Indians nationwide have unusually high rates of diabetes. But here, Dr. Kelly said, he has witnessed a new pattern in their illnesses. Fifteen years ago, when he returned to the reservation from Tufts Medical School, he saw the onset of diabetes in patients in their 50's and 60's. Today, parents drag in their listless teenagers by the ears — only to find diabetes in their blood. Asthma and hypertension are also common, he added.

It is not clear whether or to what extent any of these illnesses can be traced to the PCB's. Diets have changed since he was a child here, Dr. Kelly said, and like other Americans, the Mohawks are nowhere near as physically active as they once were. "Times change, no doubt about it," Dr. Kelly said. "And in this instance, not for the better." 

The nurse practitioner at the clinic, Beverly Cook Jackson, takes a larger, blunter view. "Losing our connection to the earth has had a negative impact on our people, and that makes us sick," she said. "It's not just PCB's. But I don't think it helps if you can't even drink your water." 

Scientists have concluded that even low levels of PCB exposure here could have caused more serious illnesses than previously detected. "That small relationship we expect to see correlated with reduced I.Q., with poor performance in school, with some abnormality in growth, particularly sexual maturation, and increased susceptibility to certain chronic diseases such as thyroid disease and diabetes," said Dr. David Carpenter, of the public health school at the State University in Albany. "This has adversely affected their health."
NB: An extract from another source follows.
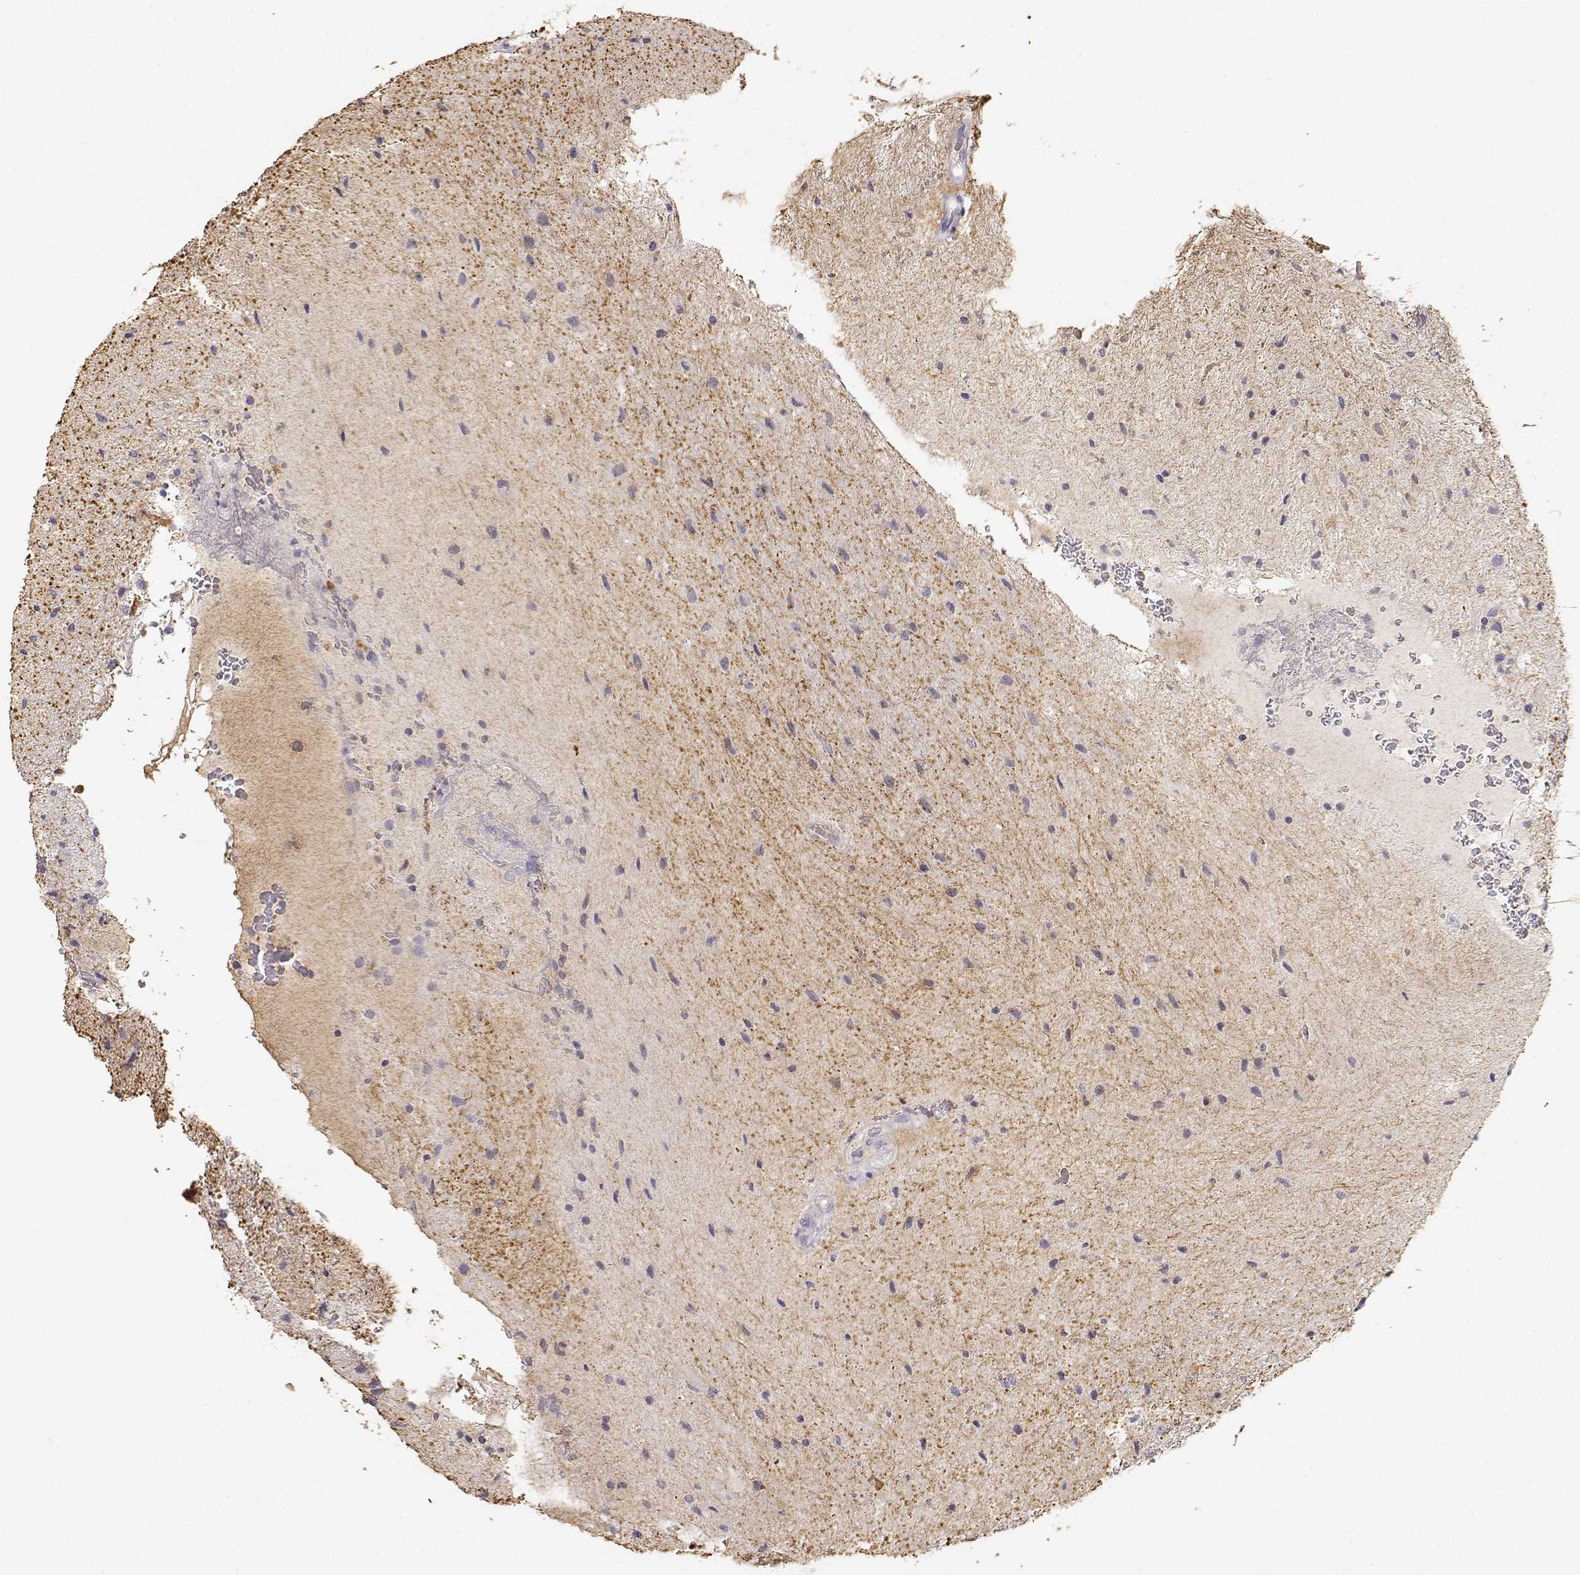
{"staining": {"intensity": "negative", "quantity": "none", "location": "none"}, "tissue": "glioma", "cell_type": "Tumor cells", "image_type": "cancer", "snomed": [{"axis": "morphology", "description": "Glioma, malignant, Low grade"}, {"axis": "topography", "description": "Cerebellum"}], "caption": "This histopathology image is of glioma stained with IHC to label a protein in brown with the nuclei are counter-stained blue. There is no staining in tumor cells.", "gene": "TNFRSF10C", "patient": {"sex": "female", "age": 14}}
The E.P.A. is conducting its own national study of the health effects of PCB's, including on the thyroid. 

Today, Mr. Thompson has diabetes. Four of his five siblings have thyroid disorders. His sister Marilyn had her thyroid gland removed when a tumor was discovered there. All six of her children have asthma; two of them have learning disabilities; another suffers from a thyroid condition; a 2-year-old granddaughter was born with a muscle disorder that has affected her motor skills. One family member had 14 miscarriages. 

Ms. Thompson, 48, finds it hardest to talk about how PCB's might have seeped into her children's bodies. She nursed all but one of her children. "I just thought my kids would be healthier," she said. 
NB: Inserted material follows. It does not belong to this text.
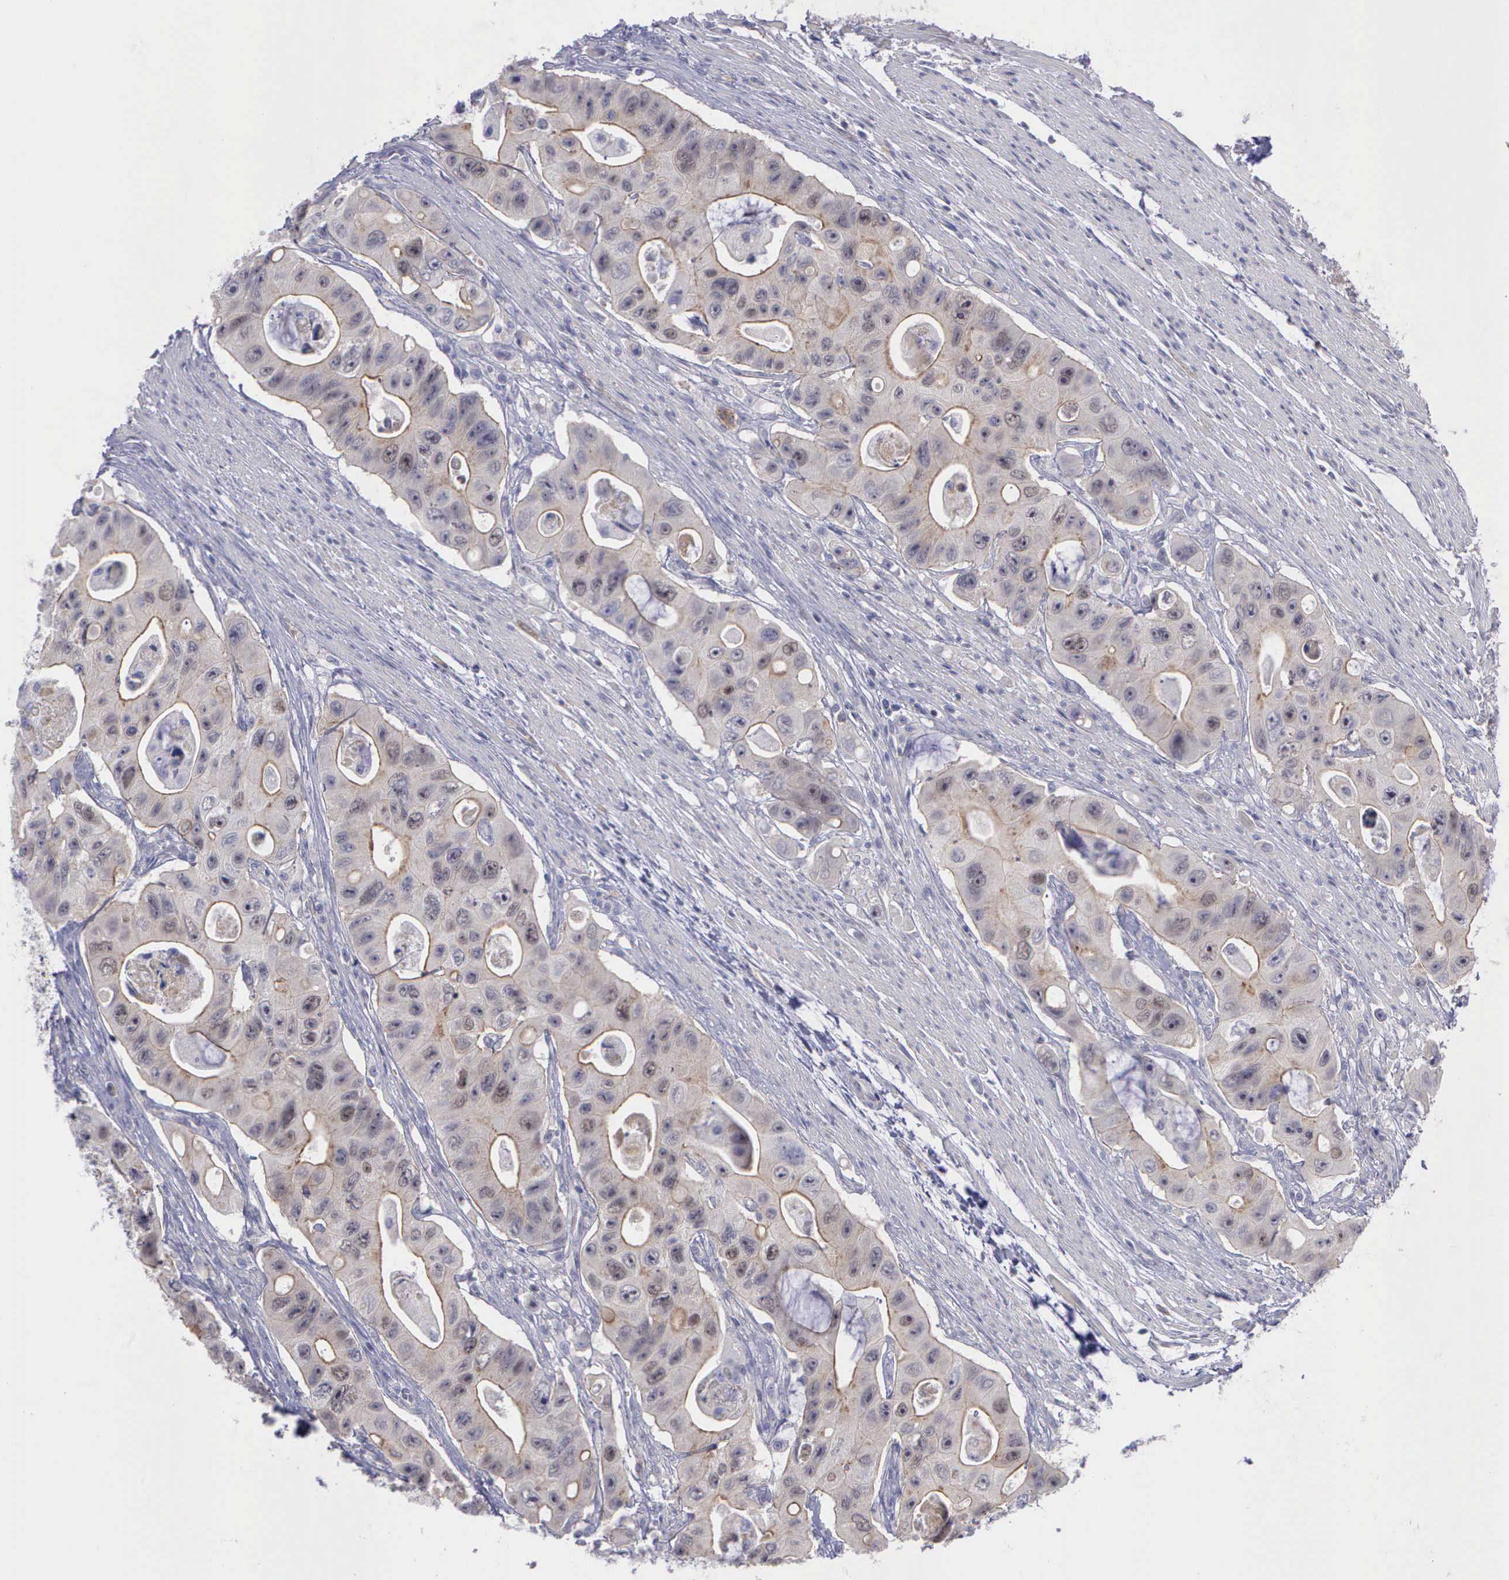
{"staining": {"intensity": "weak", "quantity": "25%-75%", "location": "cytoplasmic/membranous"}, "tissue": "colorectal cancer", "cell_type": "Tumor cells", "image_type": "cancer", "snomed": [{"axis": "morphology", "description": "Adenocarcinoma, NOS"}, {"axis": "topography", "description": "Colon"}], "caption": "About 25%-75% of tumor cells in colorectal cancer reveal weak cytoplasmic/membranous protein positivity as visualized by brown immunohistochemical staining.", "gene": "MICAL3", "patient": {"sex": "female", "age": 46}}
Does she think she could have passed on the poisons to her babies that way? "Now I do," she said flatly. "Then I didn't."

From her window, Ms. Thompson can see the tower of the G.M. plant, just beyond the snow. If she squints, she can almost picture the children as they once foraged through the dump. "When they put the cap on it," she said, "they had their men in white suits. White suits! Our kids are riding on three-wheelers out there and they never even notified us. I ask myself — Why? Because we are just native people? I look at that every day and I get so angry." 

A General Motors spokesman, Gerry Holmes, dismisses that notion, and says the company wants to continue its cleanup. Ms. Cervantes, of the E.P.A., credits the company for the progress that has been made so far. "There's absolutely work that needs to be done," she said, "and work that's already been done."